The report cites ‘first call resolution’ and ‘offshoring’ as the issues with major impact on customer satisfaction with call centers. Call resolution is crucial; customers who hang up dissatisfied are likely to defect to a competitor, but even more important, in a time where customers can broadcast complaints or compliments to millions with a click of a mouse, impressions formed by a call center matters more than ever. Also, customer service representatives (CSRs) in the PC industry receive low marks as they are perceived as difficult to understand and ineffective in solving problems – this is related to the frequency of offshoring – combined with the complexity of the product itself and users not being technologically savvy, magnifying communication issues.

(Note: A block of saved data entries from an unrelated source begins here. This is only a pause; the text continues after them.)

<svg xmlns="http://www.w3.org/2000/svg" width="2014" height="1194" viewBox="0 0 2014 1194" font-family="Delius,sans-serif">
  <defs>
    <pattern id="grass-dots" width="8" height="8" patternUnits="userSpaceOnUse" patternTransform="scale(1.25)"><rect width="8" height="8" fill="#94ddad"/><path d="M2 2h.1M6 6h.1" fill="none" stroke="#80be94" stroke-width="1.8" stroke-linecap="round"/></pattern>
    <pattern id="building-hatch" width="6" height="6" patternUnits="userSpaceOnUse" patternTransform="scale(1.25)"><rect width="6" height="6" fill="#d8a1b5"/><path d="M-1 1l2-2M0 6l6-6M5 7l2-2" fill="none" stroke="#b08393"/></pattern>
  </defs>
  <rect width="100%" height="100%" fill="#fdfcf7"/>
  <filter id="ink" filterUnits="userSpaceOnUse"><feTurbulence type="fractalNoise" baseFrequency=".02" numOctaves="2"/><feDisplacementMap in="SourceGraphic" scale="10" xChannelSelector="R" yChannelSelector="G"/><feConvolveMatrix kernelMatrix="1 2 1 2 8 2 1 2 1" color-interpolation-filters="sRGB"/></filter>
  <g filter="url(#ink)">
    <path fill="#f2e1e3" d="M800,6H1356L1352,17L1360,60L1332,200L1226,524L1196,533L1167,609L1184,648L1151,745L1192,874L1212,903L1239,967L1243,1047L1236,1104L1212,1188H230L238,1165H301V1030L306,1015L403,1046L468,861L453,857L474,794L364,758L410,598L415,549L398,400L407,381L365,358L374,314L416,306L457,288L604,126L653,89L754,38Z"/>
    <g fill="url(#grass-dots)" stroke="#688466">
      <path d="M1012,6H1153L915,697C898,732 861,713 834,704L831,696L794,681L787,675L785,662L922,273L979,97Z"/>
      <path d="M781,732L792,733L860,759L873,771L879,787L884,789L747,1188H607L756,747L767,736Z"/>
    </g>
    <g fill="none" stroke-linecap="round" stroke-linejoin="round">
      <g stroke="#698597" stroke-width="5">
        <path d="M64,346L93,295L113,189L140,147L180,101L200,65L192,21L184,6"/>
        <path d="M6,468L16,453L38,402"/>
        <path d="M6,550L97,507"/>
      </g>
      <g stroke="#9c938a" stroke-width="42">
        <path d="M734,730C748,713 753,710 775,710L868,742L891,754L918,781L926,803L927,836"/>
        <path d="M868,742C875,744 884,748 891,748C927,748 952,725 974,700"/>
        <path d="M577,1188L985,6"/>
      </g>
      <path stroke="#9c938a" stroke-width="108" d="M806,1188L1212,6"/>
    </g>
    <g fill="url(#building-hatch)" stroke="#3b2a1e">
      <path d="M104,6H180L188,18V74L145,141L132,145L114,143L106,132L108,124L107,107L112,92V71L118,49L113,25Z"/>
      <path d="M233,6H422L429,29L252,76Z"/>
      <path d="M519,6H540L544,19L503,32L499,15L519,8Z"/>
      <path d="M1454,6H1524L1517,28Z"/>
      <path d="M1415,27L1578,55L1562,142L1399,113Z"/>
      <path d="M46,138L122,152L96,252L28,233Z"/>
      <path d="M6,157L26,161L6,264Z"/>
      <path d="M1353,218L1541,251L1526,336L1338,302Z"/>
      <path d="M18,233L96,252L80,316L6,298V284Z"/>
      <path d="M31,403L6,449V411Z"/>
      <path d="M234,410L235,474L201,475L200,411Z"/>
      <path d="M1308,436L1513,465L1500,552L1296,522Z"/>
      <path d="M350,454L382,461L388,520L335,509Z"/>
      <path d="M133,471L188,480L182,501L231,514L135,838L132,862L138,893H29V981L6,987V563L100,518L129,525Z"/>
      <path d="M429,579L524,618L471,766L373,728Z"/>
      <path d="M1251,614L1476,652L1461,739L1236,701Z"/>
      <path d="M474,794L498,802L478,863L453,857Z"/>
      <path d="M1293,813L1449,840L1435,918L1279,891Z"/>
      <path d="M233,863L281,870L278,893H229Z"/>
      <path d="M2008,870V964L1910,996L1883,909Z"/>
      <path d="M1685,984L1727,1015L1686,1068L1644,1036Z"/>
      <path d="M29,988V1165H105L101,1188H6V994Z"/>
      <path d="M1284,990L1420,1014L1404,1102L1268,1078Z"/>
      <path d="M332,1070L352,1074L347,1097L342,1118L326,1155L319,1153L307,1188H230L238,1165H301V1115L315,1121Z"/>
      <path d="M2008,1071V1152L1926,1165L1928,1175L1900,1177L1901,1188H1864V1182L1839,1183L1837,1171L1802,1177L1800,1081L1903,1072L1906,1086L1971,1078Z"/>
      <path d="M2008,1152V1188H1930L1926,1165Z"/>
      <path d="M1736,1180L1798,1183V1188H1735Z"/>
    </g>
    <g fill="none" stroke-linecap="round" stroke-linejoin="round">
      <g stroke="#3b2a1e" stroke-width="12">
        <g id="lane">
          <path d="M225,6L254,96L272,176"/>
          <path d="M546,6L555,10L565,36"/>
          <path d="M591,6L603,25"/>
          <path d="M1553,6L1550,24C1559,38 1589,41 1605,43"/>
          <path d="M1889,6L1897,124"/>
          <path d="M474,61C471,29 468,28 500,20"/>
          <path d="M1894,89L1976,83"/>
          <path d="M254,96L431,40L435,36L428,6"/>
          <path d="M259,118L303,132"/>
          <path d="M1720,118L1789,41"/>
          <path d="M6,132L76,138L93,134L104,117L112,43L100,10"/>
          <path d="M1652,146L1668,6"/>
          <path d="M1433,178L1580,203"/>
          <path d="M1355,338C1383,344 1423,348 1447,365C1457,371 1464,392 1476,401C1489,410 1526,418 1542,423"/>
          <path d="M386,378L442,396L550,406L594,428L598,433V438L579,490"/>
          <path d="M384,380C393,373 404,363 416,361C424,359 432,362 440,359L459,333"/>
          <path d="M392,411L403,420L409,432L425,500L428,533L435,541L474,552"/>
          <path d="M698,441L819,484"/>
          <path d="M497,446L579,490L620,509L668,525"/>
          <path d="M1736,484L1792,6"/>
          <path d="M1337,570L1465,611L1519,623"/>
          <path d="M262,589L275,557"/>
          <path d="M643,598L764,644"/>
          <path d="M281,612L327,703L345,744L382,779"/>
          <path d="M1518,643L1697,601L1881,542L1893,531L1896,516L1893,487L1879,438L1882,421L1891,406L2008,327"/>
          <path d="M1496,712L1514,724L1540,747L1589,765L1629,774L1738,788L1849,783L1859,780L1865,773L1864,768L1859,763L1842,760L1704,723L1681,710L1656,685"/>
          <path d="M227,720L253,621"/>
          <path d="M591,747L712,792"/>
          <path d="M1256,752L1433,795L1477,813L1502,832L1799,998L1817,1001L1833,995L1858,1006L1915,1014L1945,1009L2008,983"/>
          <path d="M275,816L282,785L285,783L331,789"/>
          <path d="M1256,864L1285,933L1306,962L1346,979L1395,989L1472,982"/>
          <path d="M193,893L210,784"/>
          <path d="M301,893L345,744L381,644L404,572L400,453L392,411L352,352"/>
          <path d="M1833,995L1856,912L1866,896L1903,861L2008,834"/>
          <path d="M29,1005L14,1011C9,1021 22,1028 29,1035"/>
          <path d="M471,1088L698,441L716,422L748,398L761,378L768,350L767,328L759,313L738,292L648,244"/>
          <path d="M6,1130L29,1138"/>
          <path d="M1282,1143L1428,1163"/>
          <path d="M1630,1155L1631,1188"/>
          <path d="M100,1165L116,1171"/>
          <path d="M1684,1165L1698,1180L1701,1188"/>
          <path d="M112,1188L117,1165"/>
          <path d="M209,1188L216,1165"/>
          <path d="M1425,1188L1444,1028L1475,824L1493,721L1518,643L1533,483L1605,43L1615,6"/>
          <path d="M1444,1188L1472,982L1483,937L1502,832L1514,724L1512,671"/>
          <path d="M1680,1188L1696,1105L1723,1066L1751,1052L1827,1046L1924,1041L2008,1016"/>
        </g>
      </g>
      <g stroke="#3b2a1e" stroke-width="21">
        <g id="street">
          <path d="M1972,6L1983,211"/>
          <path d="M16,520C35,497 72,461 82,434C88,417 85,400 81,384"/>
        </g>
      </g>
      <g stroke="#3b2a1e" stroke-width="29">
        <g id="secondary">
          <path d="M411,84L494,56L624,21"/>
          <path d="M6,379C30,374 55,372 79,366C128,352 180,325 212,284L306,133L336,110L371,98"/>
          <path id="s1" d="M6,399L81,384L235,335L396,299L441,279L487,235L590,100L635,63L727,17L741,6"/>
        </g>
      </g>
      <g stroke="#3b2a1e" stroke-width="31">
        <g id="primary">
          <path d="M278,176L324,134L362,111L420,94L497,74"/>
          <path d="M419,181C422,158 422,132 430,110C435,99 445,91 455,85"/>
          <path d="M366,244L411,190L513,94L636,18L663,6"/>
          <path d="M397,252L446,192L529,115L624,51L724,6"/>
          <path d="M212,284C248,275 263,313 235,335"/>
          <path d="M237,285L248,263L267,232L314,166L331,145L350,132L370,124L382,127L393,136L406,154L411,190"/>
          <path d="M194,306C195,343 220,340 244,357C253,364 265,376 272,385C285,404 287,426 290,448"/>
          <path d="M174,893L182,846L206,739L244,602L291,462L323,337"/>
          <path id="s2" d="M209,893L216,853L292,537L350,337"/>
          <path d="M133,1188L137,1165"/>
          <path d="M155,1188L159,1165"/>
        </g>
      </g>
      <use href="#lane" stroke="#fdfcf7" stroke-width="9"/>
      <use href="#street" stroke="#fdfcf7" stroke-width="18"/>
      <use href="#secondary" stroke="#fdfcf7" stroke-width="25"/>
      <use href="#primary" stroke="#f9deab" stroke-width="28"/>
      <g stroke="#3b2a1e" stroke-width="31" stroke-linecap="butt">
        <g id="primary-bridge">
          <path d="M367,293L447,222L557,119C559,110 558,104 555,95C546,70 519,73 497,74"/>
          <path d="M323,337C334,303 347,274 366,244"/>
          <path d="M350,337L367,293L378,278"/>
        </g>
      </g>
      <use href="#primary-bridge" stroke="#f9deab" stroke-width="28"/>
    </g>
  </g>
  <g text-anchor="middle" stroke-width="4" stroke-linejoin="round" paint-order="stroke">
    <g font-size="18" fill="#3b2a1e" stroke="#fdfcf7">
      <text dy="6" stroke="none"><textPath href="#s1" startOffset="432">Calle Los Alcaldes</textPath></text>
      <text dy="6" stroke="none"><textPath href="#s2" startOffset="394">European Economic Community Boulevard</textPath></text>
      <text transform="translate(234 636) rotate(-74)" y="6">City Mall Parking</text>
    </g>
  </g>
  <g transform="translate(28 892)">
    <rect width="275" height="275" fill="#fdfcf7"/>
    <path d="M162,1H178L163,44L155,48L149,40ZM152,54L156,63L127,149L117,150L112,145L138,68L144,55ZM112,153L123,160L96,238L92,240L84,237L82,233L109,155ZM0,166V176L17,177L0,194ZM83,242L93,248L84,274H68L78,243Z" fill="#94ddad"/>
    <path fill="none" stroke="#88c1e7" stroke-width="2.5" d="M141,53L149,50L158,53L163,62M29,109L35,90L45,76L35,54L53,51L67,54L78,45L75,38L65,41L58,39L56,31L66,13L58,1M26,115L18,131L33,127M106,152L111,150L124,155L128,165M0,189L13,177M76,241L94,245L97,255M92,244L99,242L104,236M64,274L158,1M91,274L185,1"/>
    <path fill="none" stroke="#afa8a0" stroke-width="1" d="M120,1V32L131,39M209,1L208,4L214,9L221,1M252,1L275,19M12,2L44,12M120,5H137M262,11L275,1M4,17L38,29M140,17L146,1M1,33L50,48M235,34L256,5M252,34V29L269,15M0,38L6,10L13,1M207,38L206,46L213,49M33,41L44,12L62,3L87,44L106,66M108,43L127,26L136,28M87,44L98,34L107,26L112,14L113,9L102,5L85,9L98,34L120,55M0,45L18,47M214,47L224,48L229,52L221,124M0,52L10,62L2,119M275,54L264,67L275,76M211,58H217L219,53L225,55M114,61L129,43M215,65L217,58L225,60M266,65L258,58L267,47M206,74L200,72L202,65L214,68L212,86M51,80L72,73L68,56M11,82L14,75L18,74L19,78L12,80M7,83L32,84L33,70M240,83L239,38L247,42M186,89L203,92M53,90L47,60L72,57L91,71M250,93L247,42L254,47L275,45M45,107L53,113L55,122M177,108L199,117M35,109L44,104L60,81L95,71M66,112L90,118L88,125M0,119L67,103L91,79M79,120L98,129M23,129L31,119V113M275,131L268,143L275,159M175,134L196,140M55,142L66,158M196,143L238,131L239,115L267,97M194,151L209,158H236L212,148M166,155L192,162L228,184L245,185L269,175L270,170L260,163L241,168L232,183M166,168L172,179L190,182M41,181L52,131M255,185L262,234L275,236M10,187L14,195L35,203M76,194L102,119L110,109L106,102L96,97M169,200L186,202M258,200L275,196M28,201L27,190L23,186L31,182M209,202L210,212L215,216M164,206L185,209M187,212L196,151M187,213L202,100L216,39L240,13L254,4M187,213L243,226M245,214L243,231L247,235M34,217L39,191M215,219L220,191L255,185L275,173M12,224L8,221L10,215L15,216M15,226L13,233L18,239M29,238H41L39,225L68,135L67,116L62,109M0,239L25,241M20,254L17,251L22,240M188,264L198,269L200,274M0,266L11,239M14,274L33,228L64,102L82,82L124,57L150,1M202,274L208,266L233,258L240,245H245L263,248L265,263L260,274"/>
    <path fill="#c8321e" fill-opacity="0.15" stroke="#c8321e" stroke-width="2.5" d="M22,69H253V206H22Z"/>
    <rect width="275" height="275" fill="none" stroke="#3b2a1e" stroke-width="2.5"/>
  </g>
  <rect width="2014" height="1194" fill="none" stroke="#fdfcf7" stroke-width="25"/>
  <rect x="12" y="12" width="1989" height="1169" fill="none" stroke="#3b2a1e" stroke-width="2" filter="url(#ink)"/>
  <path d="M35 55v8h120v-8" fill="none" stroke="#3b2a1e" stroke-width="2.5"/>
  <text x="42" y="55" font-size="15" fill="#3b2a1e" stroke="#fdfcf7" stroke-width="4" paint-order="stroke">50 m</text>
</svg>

“Too many companies treat call centers as cost centers rather than seeing them as an opportunity to solidify the customer relationship, resulting in increased loyalty and retention,” said Sheri Teodoru, Program Director at CFI Group and author of the study. “Based on this research, any company that isn’t putting resources into making sure that the call center is delivering customer satisfaction rather than frustration is taking a huge risk with its customer asset.”
Poor customer service in the PC industry overall provides an opportunity for manufacturers to differentiate themselves based on customer service instead of focusing on a cost-cutting approach, with companies such as Dell – which came under sharp criticism from consumers last year – already investing heavily to improve its customer service capabilities.